Ms. Pippin has taught a variety of students in the many years she’s been at Lee High School, each with their own varying individual levels of need. She says that each year presents new challenges, but she never backs down from those challenges. Her students learn to cook, clean, and visit the butterfly gardens at the Lincoln Academy, attend Special Olympics, participate in face-to-face job interviews, and work for career preparedness and placement. Each of her students requires individualized planning and she works with them one-on-one as much as possible to prepare them for meaningful lives after high school.
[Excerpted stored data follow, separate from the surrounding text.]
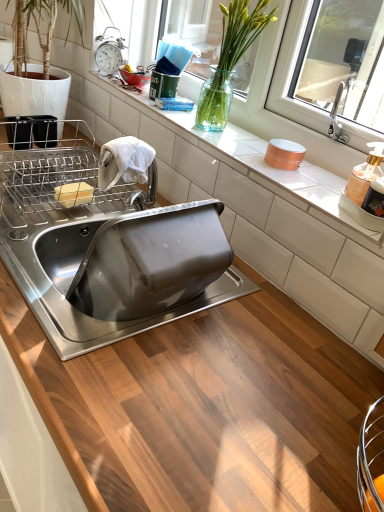
You are a GUI agent. You are given a task and a screenshot of the screen. Output one action in this format:
    pyautogui.click(x=<x>, y=<y>)
    Task: Click on the vacant area that is in front of yellow butter at upper left
    
    Given the screenshot: What is the action you would take?
    pyautogui.click(x=47, y=222)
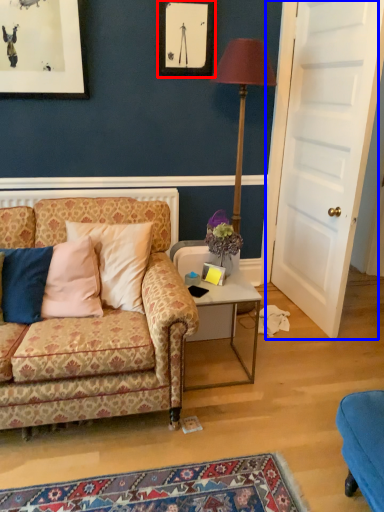
Question: Among these objects, which one is nearest to the camera, picture frame (highlighted by a red box) or door (highlighted by a blue box)?

Choices:
 (A) picture frame
 (B) door

Answer: (B)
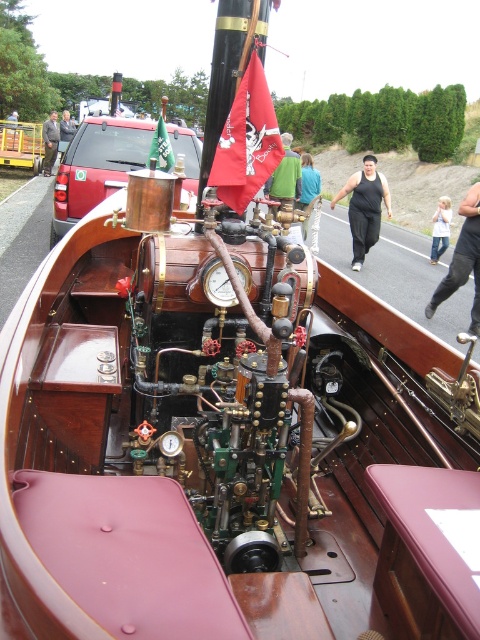
Between jeans at right and dark blue jeans at center, which one appears on the left side from the viewer's perspective?

From the viewer's perspective, dark blue jeans at center appears more on the left side.

Can you confirm if jeans at right is thinner than dark blue jeans at center?

No, jeans at right is not thinner than dark blue jeans at center.

Does point (433, 228) come closer to viewer compared to point (307, 221)?

No, it is behind (307, 221).

Where is `jeans at right`? jeans at right is located at coordinates (441, 228).

Can you confirm if dark blue jeans at center is positioned below blue denim jeans at center?

Indeed, dark blue jeans at center is positioned under blue denim jeans at center.

The image size is (480, 640). I want to click on dark blue jeans at center, so click(308, 180).

Does black fabric pants at center appear on the right side of matte brass gauge at center?

Indeed, black fabric pants at center is positioned on the right side of matte brass gauge at center.

Can you confirm if black fabric pants at center is positioned below matte brass gauge at center?

Incorrect, black fabric pants at center is not positioned below matte brass gauge at center.

Is point (456, 260) in front of point (214, 259)?

That is False.

At what (x,y) coordinates should I click in order to perform the action: click on black fabric pants at center. Please return your answer as a coordinate pair (x, y). The width and height of the screenshot is (480, 640). Looking at the image, I should click on (463, 260).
When she isn’t teaching, Ms. Pippin loves to travel. She’s taken cruises and trips to the Bahamas and Jamaica and is hoping to go on safari to Africa next. She also has a passion for makeup and aesthetics and will often work at weddings or other events. Recently, she has begun to do nails as well and will bring her kits into the classroom for the female students to practice with. She also loves dancing and says it’s not unusual for her family to break out with line dancing at special events.
Ms. Pippin says that some people can look at students like hers and focus on what they can’t do, but she says that with varying levels of support they all have the capability to live independently to some degree. She wants to make sure they know to not let others tell them what they can’t do. Many of her former students now work successful jobs. One of them has even become a colleague that works alongside her at Lee High.
In the words of Ms. Pippin, “There’s something for everyone to do to contribute to society.” After their time with her, all of her students learn just how true that statement is.